Second, the district court departed downward from criminal history category VI to category V in imposing sentence, noting that many of Murry's criminal history points were for traffic offenses. Borsberry suggests that Murry might challenge the district court's refusal to grant a departure to category IV, as was requested. The Court of Appeals, however, has no jurisdiction to review the extent of a downward departure from an otherwise lawful sentence. United States v. Yahne, 64 F.3d 1091, 1094 (7th Cir.1995). Thus, an appeal based on this issue would be frivolous.
Finally, Murry could potentially challenge the assessment of criminal history points for his traffic offenses, which include three convictions for driving with a revoked license and one conviction for reckless driving. Murry received jail sentences of over 30 days for each of these convictions. The guidelines explicitly state that these offenses count toward a defendant's criminal history if a jail term of over 30 days is imposed. U.S.S.G. § 4A1.2(c)(1). Thus, any argument that criminal history points should not have been applied to the traffic violations would be frivolous.
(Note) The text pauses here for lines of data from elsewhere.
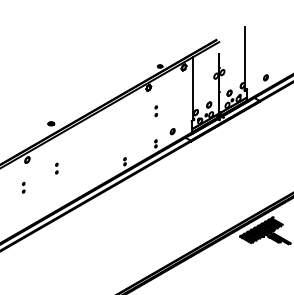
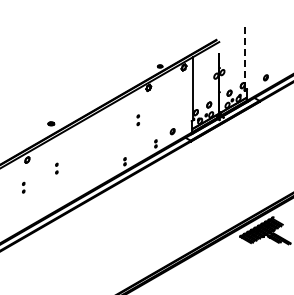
line at (245, 57): solid -> dashed
part at (155, 111) position: (155, 111) -> (137, 120)
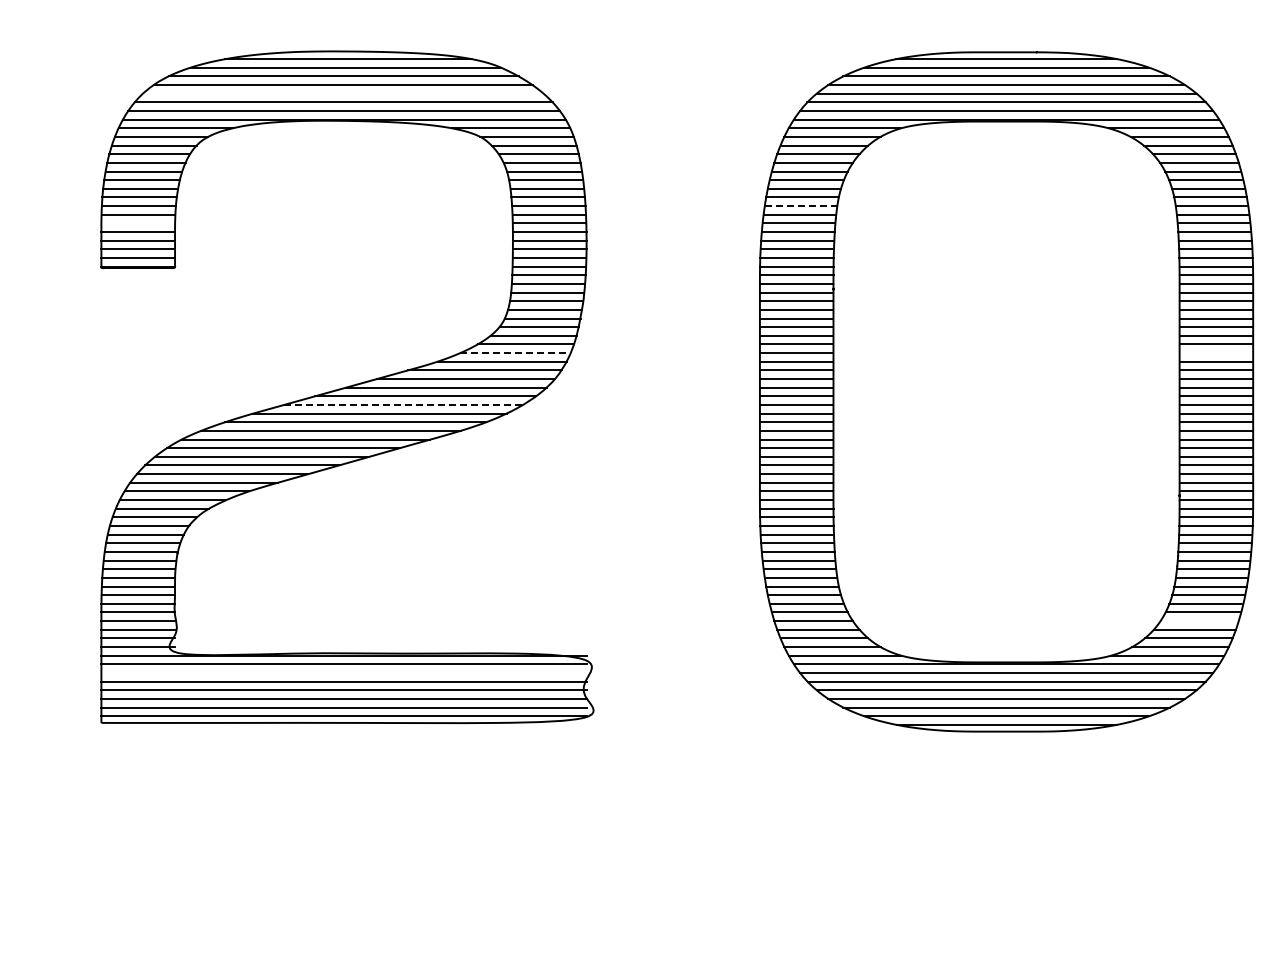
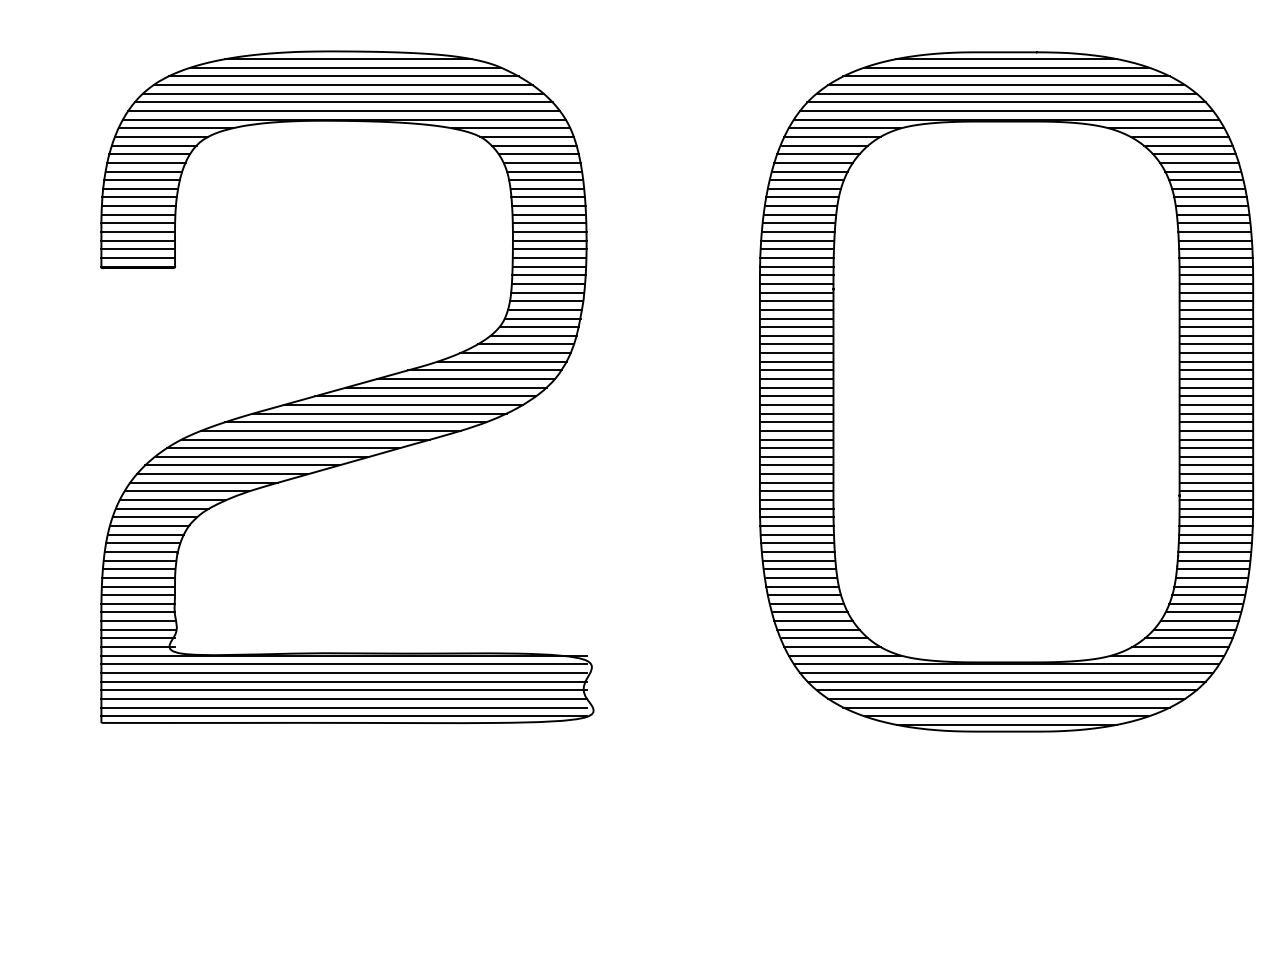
line at (342, 93): none -> present
line at (801, 206): dashed -> solid
line at (138, 223): none -> present
line at (515, 353): dashed -> solid
line at (1216, 353): none -> present
line at (404, 404): dashed -> solid
line at (1199, 621): none -> present
line at (343, 672): none -> present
Our independent examination of the record revealed one additional potential argument. The presentence report states that the probation office was unable to verify that Murry was represented by counsel in the trials where he was convicted of the traffic violations. Because he received terms of imprisonment for these convictions, he had a right to counsel under the Sixth Amendment. Faretta v. California, 422 U.S. 806, 807 (1975). If Murry establishes that he was convicted of the traffic offenses in violation of his right to counsel, the convictions may not be used to enhance his current sentence. United States v. Hoggard, 61 F.3d 540, 542 (7th Cir.1995); cf. Custis v. United States, 114 S.Ct. 1732, 1737-39 (1994). All four of the traffic violations were prosecuted in the Peoria traffic court. While noting that the Peoria traffic court files did not indicate whether Murry was represented by counsel, the presentence report states that the Peoria traffic court follows a policy of assigning public defenders to represent defendants when a term of imprisonment may be imposed. The Peoria traffic court thus has a "custom and practice" of insuring that defendants are granted their Sixth Amendment right to counsel, and we will presume that this practice was followed unless Murry introduces evidence to the contrary. Hoggard, 61 F.3d at 543. The record contains no evidence that Murry was deprived of his right to counsel in the Peoria traffic court. Thus, any appeal on this issue would be frivolous.
After reviewing the record, we agree that any appeal from Murry's conviction and sentence would be frivolous. Therefore, we GRANT counsel's motion to withdraw and DISMISS the appeal.